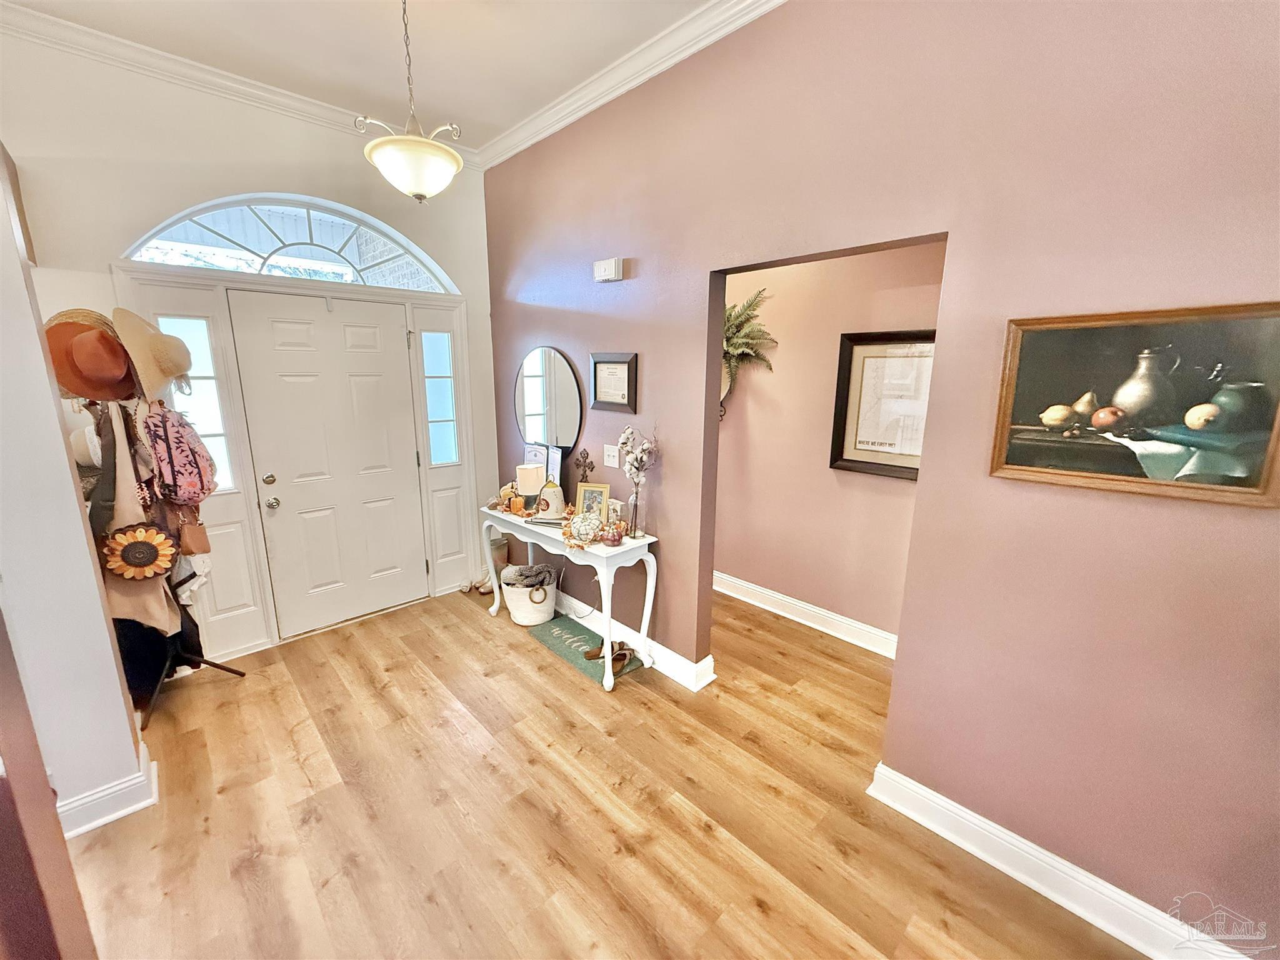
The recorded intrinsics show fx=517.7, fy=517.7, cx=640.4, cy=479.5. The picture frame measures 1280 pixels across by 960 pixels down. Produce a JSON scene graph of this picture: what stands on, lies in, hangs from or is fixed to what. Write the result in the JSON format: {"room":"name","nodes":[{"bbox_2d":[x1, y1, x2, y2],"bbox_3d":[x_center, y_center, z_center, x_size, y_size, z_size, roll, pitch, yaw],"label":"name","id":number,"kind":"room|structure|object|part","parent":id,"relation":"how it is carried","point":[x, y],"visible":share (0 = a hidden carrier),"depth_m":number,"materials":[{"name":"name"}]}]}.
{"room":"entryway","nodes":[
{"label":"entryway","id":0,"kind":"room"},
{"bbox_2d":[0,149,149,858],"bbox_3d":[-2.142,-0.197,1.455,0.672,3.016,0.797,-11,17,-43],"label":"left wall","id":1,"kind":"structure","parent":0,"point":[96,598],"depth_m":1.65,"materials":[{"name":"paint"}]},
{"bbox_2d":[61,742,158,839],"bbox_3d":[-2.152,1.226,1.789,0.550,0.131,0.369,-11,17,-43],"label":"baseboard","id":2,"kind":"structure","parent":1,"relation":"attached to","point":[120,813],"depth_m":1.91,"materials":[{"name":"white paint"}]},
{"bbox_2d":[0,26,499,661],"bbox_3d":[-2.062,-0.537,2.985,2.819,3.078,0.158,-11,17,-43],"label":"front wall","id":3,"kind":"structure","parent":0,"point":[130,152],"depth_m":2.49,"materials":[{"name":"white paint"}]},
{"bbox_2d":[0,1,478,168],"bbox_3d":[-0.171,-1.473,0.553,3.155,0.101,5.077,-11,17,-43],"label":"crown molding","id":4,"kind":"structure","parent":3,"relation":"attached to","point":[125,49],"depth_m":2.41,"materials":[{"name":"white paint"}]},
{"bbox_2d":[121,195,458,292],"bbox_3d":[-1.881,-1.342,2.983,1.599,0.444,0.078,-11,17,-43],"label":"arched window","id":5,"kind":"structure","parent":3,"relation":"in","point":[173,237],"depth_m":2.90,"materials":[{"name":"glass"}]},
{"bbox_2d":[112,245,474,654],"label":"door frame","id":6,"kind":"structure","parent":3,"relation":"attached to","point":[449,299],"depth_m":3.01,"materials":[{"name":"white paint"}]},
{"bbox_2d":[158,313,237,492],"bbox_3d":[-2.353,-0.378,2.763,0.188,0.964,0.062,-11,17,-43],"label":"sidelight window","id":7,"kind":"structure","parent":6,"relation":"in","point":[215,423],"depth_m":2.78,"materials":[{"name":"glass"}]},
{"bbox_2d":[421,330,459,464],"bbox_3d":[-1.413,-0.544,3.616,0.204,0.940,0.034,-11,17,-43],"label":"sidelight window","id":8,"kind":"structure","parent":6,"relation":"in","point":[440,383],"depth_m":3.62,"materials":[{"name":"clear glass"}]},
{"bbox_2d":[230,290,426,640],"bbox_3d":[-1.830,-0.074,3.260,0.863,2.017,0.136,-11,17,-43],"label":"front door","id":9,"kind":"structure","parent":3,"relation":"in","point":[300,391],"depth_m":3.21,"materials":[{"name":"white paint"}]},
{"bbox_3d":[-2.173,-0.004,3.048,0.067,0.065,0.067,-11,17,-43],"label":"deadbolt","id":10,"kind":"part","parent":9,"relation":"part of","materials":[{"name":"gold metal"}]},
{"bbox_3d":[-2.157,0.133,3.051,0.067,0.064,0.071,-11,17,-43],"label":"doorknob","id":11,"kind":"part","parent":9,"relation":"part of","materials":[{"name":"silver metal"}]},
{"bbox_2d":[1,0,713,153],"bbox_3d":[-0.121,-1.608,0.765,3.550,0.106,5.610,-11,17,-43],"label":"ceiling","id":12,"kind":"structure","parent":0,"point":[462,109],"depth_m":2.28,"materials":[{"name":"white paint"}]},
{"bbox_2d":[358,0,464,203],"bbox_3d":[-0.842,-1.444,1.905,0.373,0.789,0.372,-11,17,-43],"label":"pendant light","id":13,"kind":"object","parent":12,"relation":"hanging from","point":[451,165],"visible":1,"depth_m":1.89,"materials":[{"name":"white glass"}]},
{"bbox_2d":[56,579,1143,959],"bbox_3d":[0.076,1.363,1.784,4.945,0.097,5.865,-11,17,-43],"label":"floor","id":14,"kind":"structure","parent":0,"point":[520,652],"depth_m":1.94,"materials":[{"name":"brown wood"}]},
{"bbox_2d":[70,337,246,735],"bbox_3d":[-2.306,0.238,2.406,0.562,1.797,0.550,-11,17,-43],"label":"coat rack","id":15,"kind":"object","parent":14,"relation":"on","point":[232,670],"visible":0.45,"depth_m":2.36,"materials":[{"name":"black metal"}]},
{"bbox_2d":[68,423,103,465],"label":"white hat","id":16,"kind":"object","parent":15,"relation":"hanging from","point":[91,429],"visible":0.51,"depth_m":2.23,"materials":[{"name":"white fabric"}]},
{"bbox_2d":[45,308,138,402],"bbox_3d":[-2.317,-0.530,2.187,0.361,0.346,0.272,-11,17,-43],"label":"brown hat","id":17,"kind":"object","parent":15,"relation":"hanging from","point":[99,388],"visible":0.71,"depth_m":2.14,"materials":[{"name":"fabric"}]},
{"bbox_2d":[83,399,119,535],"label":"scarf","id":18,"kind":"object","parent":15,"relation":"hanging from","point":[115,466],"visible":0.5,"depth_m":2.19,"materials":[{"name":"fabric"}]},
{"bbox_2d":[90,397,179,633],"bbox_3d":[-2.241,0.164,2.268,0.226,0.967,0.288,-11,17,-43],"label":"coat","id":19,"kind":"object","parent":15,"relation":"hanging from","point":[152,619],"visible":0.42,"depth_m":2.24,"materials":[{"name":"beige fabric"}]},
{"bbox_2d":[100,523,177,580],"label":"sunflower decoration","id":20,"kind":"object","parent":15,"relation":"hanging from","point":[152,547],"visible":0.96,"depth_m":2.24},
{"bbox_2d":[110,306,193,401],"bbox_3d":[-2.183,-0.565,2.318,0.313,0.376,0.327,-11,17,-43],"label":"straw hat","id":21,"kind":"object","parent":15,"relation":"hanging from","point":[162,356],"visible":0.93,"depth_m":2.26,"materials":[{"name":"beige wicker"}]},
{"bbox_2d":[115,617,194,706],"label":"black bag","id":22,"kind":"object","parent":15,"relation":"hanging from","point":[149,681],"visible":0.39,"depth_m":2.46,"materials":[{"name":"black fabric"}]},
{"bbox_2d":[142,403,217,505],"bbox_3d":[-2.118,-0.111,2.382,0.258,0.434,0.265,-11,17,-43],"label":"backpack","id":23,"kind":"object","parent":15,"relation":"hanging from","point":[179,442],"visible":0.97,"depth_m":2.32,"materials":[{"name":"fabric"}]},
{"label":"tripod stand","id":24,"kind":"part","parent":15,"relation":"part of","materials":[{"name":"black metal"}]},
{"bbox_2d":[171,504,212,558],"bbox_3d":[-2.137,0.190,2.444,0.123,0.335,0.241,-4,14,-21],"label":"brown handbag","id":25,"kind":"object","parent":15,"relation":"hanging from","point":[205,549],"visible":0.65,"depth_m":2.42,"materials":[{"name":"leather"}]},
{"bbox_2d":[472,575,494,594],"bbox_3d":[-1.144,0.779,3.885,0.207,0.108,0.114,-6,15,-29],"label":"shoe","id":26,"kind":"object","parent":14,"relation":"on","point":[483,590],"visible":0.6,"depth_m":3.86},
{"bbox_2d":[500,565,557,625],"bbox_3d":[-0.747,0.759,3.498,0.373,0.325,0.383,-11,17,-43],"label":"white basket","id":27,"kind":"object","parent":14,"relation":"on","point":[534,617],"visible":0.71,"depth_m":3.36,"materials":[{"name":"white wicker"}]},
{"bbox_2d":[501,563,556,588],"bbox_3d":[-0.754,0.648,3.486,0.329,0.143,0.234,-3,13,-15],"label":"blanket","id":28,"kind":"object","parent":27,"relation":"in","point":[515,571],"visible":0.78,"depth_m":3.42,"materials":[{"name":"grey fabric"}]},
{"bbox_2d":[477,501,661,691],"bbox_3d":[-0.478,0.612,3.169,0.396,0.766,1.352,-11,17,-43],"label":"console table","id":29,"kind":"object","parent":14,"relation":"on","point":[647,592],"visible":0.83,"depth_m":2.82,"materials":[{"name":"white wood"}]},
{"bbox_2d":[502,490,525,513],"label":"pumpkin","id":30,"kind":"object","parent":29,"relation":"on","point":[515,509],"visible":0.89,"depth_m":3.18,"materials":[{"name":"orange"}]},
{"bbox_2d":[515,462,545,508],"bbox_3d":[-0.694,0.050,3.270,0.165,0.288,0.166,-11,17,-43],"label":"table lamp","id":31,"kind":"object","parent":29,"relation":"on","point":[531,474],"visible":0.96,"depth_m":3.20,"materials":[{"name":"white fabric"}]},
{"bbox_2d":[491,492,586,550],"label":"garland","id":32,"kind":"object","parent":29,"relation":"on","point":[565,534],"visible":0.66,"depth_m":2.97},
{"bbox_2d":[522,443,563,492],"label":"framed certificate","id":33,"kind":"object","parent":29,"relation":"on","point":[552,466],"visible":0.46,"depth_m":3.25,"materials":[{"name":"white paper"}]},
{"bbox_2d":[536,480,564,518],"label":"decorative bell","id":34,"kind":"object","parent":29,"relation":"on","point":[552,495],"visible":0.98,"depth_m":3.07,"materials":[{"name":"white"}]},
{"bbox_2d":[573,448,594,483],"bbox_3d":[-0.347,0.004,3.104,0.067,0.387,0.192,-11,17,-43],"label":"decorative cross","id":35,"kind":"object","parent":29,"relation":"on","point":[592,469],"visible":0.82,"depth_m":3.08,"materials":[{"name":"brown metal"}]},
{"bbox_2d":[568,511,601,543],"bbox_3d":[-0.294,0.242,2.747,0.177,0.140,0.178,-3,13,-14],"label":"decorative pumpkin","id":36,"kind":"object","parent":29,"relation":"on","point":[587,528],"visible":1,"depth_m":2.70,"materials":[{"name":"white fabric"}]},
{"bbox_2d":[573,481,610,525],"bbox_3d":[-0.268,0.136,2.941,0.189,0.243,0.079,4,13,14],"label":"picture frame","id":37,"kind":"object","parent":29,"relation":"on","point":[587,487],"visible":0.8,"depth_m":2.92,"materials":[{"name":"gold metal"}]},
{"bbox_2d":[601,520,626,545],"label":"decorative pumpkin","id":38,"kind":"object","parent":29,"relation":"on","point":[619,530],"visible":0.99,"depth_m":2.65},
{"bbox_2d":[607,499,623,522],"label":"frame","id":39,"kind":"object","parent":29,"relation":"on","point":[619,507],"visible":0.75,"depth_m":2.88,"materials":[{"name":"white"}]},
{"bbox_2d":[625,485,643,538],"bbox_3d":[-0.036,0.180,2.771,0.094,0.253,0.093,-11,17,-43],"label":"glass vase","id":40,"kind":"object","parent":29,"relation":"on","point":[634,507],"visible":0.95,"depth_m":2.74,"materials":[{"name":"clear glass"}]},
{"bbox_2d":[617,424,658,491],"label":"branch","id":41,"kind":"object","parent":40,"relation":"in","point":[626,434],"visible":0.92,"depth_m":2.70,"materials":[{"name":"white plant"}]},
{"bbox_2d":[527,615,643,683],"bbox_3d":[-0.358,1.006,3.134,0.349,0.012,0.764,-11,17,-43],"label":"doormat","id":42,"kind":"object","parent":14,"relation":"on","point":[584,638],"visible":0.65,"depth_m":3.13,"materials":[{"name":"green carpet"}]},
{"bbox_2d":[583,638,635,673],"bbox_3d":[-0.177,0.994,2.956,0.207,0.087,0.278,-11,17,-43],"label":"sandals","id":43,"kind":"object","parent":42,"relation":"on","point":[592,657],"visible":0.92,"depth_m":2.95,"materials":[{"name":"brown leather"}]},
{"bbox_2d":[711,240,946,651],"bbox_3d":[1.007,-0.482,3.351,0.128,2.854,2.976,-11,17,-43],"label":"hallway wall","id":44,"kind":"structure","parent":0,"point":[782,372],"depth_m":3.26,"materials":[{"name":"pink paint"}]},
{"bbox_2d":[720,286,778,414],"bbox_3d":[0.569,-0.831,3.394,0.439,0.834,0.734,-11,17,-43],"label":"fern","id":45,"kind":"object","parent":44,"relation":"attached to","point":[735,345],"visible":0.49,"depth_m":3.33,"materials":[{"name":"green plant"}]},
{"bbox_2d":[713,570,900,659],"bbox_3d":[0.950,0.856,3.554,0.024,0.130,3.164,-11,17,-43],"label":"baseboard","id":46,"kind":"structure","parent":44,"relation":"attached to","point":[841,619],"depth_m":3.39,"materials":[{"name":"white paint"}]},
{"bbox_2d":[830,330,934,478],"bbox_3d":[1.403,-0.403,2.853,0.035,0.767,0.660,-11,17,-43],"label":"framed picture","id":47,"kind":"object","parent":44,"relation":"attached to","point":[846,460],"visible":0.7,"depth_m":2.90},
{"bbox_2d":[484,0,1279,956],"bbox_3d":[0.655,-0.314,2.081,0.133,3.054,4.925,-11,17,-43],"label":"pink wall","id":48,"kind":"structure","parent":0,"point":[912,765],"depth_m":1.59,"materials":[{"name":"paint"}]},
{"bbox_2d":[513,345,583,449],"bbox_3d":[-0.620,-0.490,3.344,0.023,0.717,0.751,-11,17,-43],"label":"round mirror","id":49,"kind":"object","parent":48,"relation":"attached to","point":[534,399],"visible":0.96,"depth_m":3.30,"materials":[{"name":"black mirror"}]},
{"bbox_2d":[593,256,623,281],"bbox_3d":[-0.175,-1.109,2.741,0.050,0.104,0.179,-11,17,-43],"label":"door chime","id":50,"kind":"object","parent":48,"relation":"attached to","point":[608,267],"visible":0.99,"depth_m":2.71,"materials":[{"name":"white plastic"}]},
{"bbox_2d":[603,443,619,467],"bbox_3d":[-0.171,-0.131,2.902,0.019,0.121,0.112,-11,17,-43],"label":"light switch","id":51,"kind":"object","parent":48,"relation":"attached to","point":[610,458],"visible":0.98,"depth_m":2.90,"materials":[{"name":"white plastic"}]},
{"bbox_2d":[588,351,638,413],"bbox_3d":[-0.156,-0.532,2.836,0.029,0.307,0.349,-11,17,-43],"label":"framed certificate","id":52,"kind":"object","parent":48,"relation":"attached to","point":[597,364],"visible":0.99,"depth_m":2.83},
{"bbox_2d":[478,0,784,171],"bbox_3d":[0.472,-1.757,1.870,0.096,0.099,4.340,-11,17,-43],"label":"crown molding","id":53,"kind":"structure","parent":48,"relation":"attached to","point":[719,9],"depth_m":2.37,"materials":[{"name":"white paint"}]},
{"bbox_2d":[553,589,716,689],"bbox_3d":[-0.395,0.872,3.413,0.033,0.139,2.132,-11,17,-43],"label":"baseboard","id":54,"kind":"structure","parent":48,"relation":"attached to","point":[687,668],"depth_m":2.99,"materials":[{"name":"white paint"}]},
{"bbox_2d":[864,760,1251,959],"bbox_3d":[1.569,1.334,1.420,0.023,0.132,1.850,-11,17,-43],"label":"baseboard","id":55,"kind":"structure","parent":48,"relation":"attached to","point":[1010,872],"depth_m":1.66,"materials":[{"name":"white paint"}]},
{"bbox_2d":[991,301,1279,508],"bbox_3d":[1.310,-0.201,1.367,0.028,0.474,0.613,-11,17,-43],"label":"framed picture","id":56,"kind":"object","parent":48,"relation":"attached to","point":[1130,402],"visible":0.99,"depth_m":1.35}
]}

What is being asked | Each line above where the word "entryway" occurs should be copied out.

Expected answer |
{"room":"entryway","nodes":[
{"label":"entryway","id":0,"kind":"room"},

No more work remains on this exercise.